- Citizenship: Polish, Australian
- Education: University of Warsaw
- Occupation: Neurophysiologist

= Bogdan Dreher =

Polish-Australian neurophysiologist (1941–2019)

Bogdan Dreher (1941 – 22 May 2019) was a neurophysiologist.

== Biography ==
He was born with a name Daniel. His father Jakub Drajer was shot in 1943 by the Nazis. His mother Regina fled with him to the Soviet Union, where they were sent to a kolkhoz near Yershov. They returned to Poland in 1945. Bogdan Dreher graduated in biology from the University of Warsaw. In he 1962 joined the Department of Neurophysiology at the Nencki Institute, in the laboratory of Bogusław Żernicki. He obtained doctorate in 1968.

In 1969 he declared the will to emigrate to Israel. He was stripped of Polish citizenship and was handed a one‑way travel document. His wife Zofia, also a biologist, and son Jakub joined him in Canberra two years later.

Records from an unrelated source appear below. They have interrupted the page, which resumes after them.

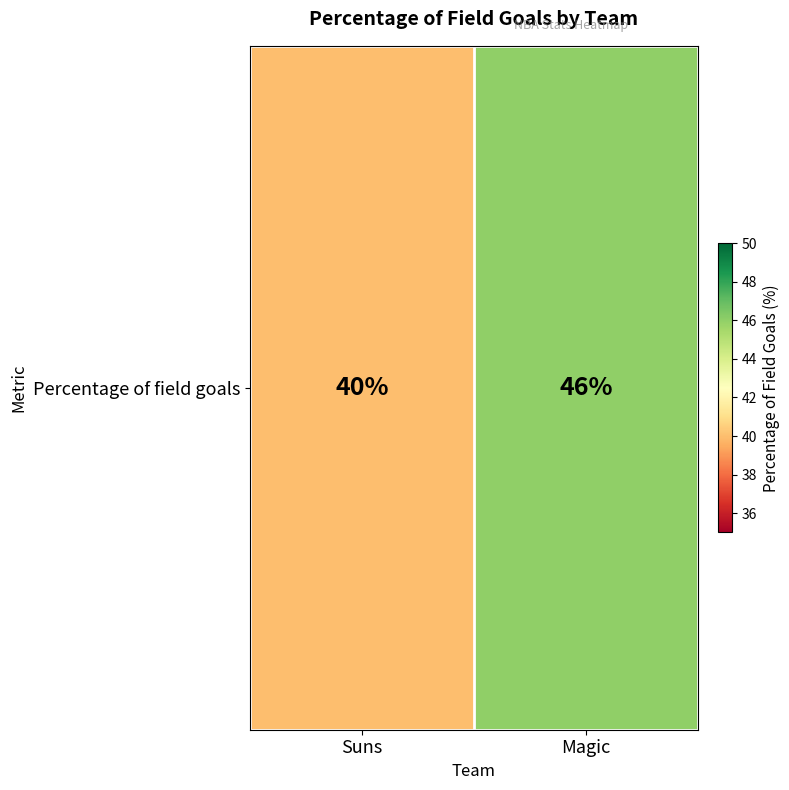

What is the greatest value displayed?

46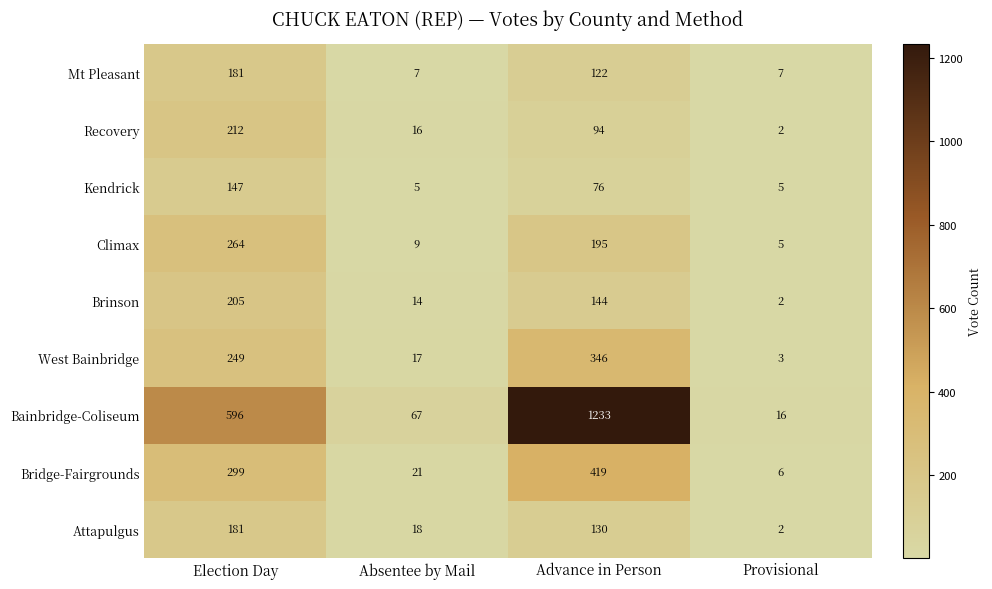

Between Election Day and Advance in Person, which series saw the biggest shift?

Bainbridge-Coliseum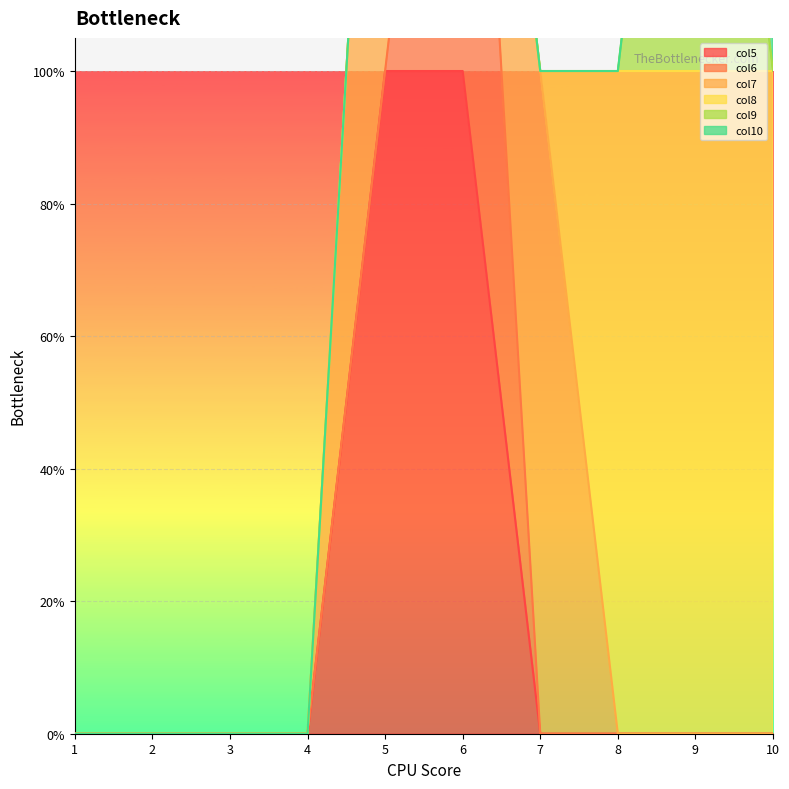

What is the sum of the col9 values at 9 and 8?

1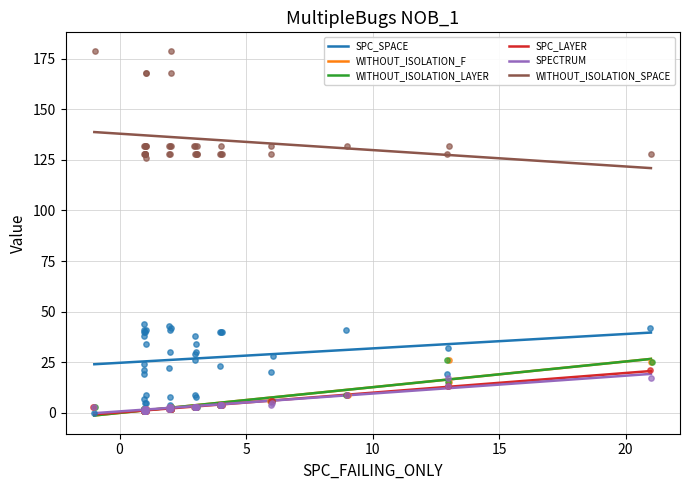

At how many categories does at least one series exceed 87?

39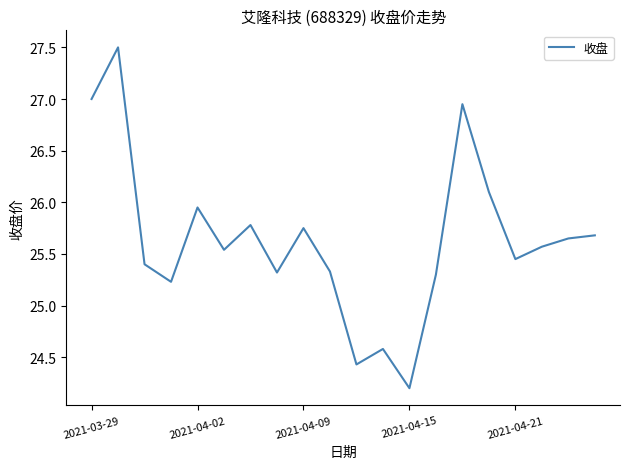

What is the difference between the maximum and minimum values?

3.3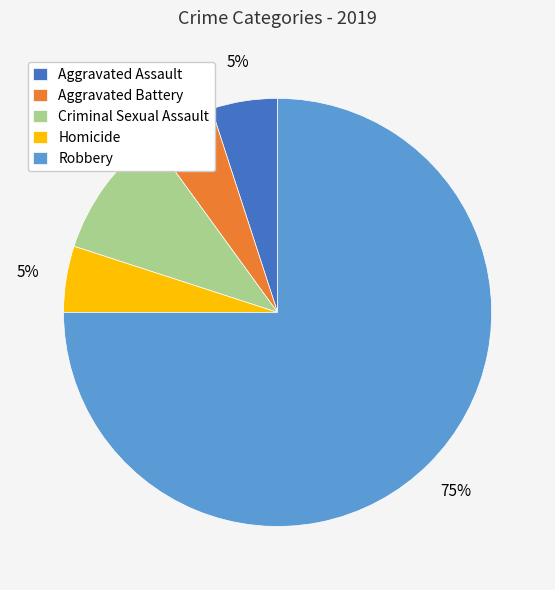

Which category has the biggest portion of the pie?

Robbery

Bogdan Dreher worked at the Department of Anatomy at the University of Sydney until his retirement in 2007. He published 126 full papers, 4 book chapters, 5 biographical papers and over 140 abstracts. His research
interests included neurophysiology and neuroanatomy of the visual system of mammals. He collaborated with Wioletta Waleszczyk.